Task description ::
Rewrite the lines between the one containing "却水漏れを修理すればお返し出来ます。部品も明日揃う" and the one containing "ですが)に行かれていたと言うことでお土産を頂きまし", inclusive, replacing "お返し" with "ご返却" and leaving everything else unchanged.

═══ Records for the task

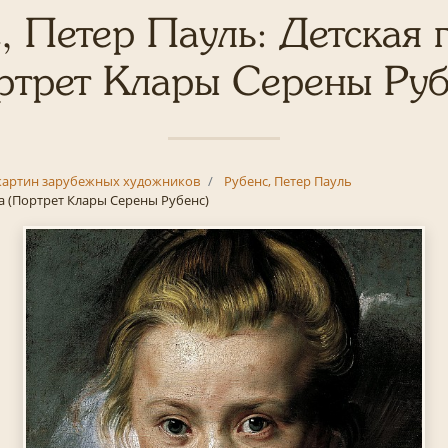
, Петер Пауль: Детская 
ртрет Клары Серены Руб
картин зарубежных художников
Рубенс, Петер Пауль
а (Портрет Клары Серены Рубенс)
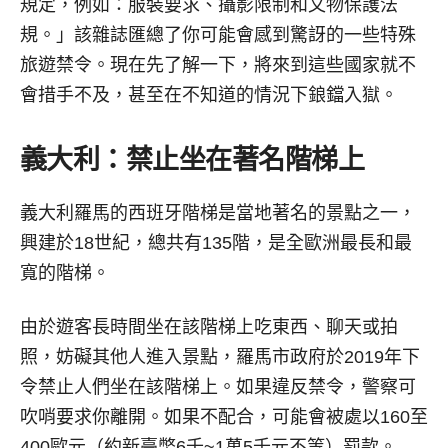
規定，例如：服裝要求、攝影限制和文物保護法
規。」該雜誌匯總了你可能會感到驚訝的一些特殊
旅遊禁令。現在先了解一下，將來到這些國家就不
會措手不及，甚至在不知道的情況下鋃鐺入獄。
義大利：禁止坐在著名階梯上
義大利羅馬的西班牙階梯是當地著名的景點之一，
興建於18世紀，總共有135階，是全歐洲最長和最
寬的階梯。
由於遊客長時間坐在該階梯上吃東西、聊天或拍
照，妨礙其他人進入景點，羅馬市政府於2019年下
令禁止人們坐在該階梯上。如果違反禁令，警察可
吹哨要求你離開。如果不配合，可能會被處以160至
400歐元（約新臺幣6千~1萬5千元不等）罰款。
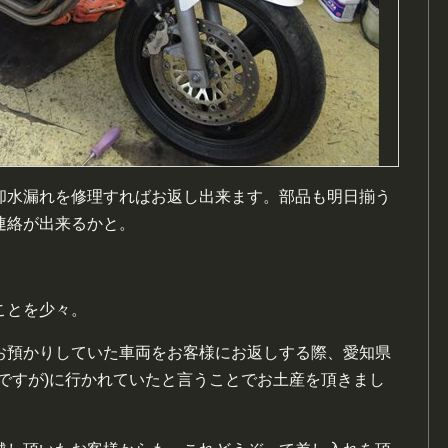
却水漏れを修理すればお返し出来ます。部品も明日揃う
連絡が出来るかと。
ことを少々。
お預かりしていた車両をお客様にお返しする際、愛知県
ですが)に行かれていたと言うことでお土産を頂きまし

══════
═══ Records for the task

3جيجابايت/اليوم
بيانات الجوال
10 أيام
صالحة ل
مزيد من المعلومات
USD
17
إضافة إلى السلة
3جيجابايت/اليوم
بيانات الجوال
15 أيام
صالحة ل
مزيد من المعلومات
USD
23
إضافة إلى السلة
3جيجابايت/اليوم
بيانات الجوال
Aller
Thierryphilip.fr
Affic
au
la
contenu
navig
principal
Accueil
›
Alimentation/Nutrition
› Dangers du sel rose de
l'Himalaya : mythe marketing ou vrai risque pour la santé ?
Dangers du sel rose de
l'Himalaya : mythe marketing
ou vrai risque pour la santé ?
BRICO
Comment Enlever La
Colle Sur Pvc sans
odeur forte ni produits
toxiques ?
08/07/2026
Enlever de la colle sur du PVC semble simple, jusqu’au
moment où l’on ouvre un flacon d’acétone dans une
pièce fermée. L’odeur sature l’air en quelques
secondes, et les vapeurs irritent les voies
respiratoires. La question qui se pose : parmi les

══════

Solution for this exercise ::
却水漏れを修理すればご返却出来ます。部品も明日揃う
連絡が出来るかと。
ことを少々。
お預かりしていた車両をお客様にご返却する際、愛知県
ですが)に行かれていたと言うことでお土産を頂きまし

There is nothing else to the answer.